Partnerships are needed at all levels if we want to create transformational change.
Head of Partnerships Noah Nkonge reflects on a strong message of partnerships and collaboration coming out of COP 26.
Throughout my experience at COP26, a strong message of partnerships and collaboration was very clear in the events I attended and it is a central part of the work that I do.
The problems we need to address to tackle climate change are interrelated and span energy, resource use, agriculture and social justice. Furthermore, to have any chance of meeting the 1.5degC target, urgent action is needed across all sectors of society simultaneously.
Addressing the climate emergency therefore is about building or repairing relationships: relationships between our economy and the environment, relationships between those most affected by climate change and those who have the resources to address it, relationships between different industries, organisations, communities and government.
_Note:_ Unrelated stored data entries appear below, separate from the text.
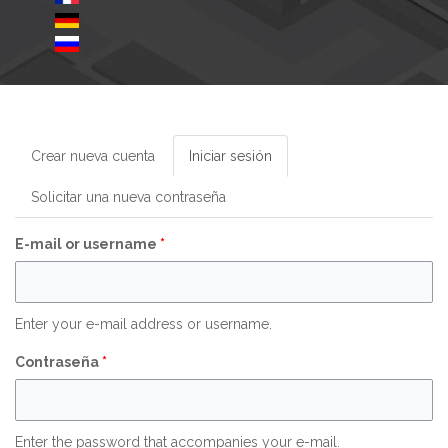
Crear nueva cuenta
Iniciar sesión
(solapa
activa)
Solicitar una nueva contraseña
E-mail or username
*
Enter your e-mail address or username.
Contraseña
*
Enter the password that accompanies your e-mail.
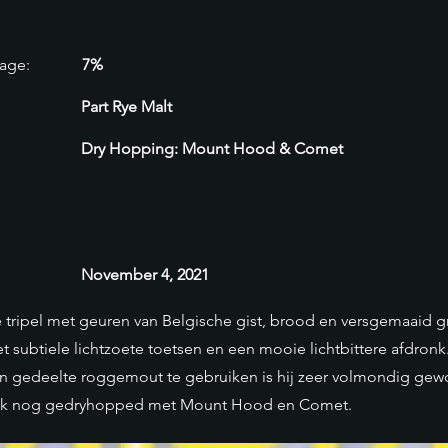
age:
7%
Part Rye Malt
Dry Hopping: Mount Hood & Comet
November 4, 2021
 tripel met geuren van Belgische gist, brood en versgemaaid g
 subtiele lichtzoete toetsen en een mooie lichtbittere afdronk
n gedeelte roggemout te gebruiken is hij zeer volmondig ge
k nog gedryhopped met Mount Hood en Comet.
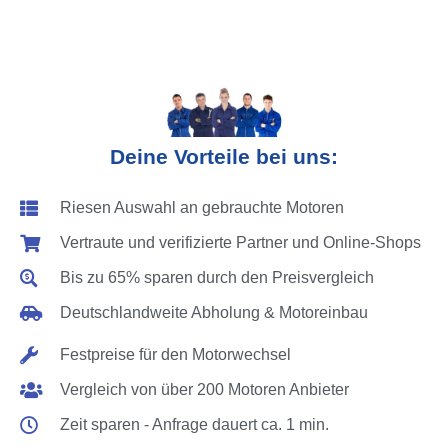
Deine Vorteile bei uns:
Riesen Auswahl an gebrauchte Motoren
Vertraute und verifizierte Partner und Online-Shops
Bis zu 65% sparen durch den Preisvergleich
Deutschlandweite Abholung & Motoreinbau
Festpreise für den Motorwechsel
Vergleich von über 200 Motoren Anbieter
Zeit sparen - Anfrage dauert ca. 1 min.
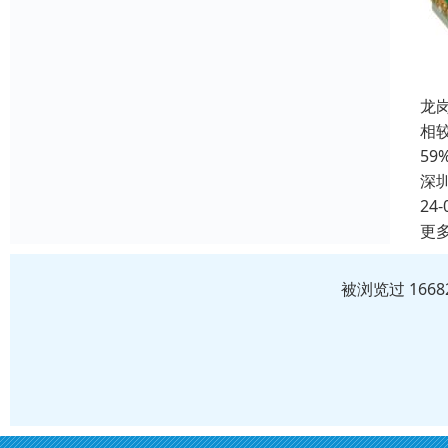
龙
相
5
深
24-
更
被浏览过 166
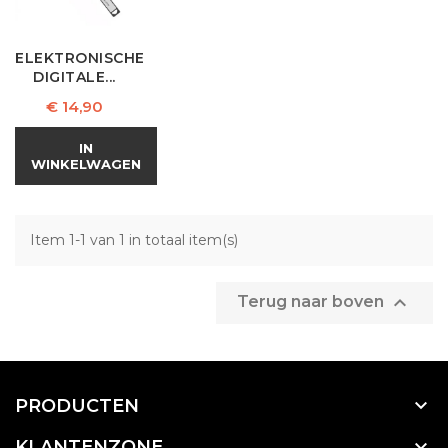
ELEKTRONISCHE
DIGITALE...
Prijs
€ 14,90
IN
WINKELWAGEN
Item 1-1 van 1 in totaal item(s)

Terug naar boven

PRODUCTEN

KLANTENZONE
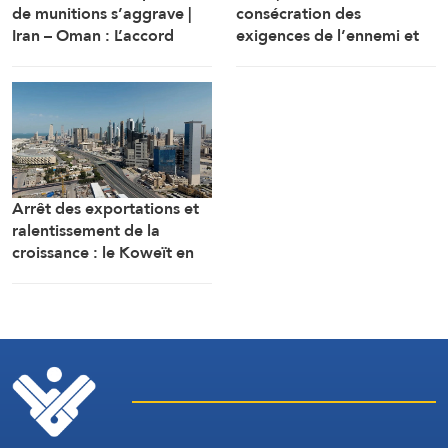
de munitions s’aggrave |
consécration des
Iran – Oman : L’accord
exigences de l’ennemi et
d’Ormuz sur les rails
protocole sécuritaire
prolongeant l’occupation
Arrêt des exportations et
ralentissement de la
croissance : le Koweït en
tête des pays les plus
touchés par la guerre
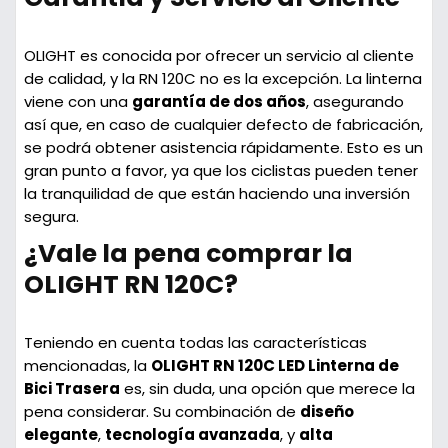
OLIGHT es conocida por ofrecer un servicio al cliente
de calidad, y la RN 120C no es la excepción. La linterna
viene con una
garantía de dos años
, asegurando
así que, en caso de cualquier defecto de fabricación,
se podrá obtener asistencia rápidamente. Esto es un
gran punto a favor, ya que los ciclistas pueden tener
la tranquilidad de que están haciendo una inversión
segura.
¿Vale la pena comprar la
OLIGHT RN 120C?
Teniendo en cuenta todas las características
mencionadas, la
OLIGHT RN 120C LED Linterna de
Bici Trasera
es, sin duda, una opción que merece la
pena considerar. Su combinación de
diseño
elegante
,
tecnología avanzada
, y
alta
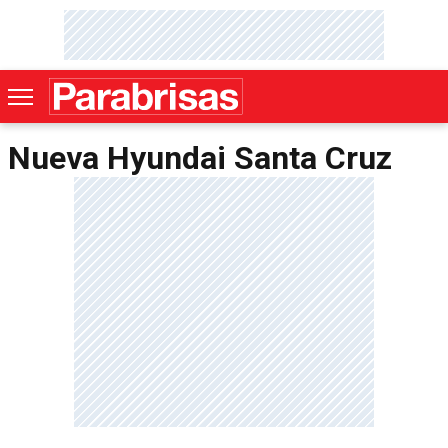
Nueva Hyundai Santa Cruz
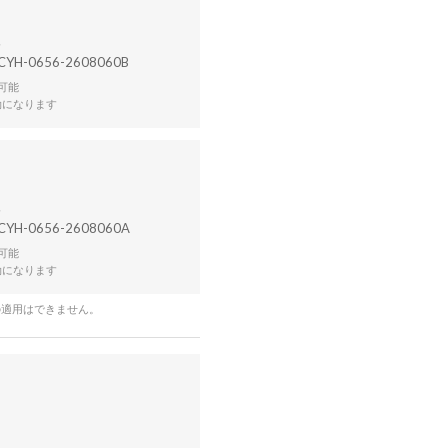
CYH-0656-2608060B
可能
効になります
CYH-0656-2608060A
可能
効になります
の適用はできません。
Partnerships are needed at all levels if we want to create transformational change.
Partnerships and collaboration means understanding the needs and motivations of the communities you serve and the organisations you partner with.
You need to be credible and come up with creative solutions to mutual problems that work for both parties. It depends on creating trust and placing yourself within the mindset and crucially the (organisational) culture of the person, group or business you want to partner with. I have found that this is simple but not easy – it takes time and ongoing attention.
My work in partnerships currently focuses on making use of waste heat from other industries to provide warmth and hot water to homes and businesses in cities via heat networks. Vattenfall has an industry-leading collaboration with Viridor, a leading recycling, resource and waste management company to harness their waste heat.
The systems diagram below shows how waste heat partnerships are crucial in transformation of local energy systems that also result in national impact.
Heat networks are fundamental delivering the UK’s net zero ambition when it comes to heating our homes and workplaces – the Committee on Climate Change has estimated that heat networks will make up ~20% of the heating demand in the UK in 2050. Heat networks also have a key role in helping create a smart, flexible electricity network that can accommodate the increased renewable energy generation through the services to the grid from thermal storage.
Vattenfall is taking a leading role in the energy industry with one guiding goal: to be fossil free in a generation.
This has resulted in significant partnerships to develop the world’s first fossil free steel (HYBRIT – a collaboration between SSAB, LKAB and Vattenfall) and to develop sustainable aviation fuel (the synthetic sustainable aviation fuel is intended to be produced from fossil free electricity and recycled carbon dioxide from district heating).
While technological approaches to decarbonisation might be more visible, building relationships and engaging different stakeholders are equally as important.
We need to act now in partnership across all sectors of society including consumers/citizens, businesses, government, third sector and educational establishments as we can no longer afford to think in silos, separate from the world around us.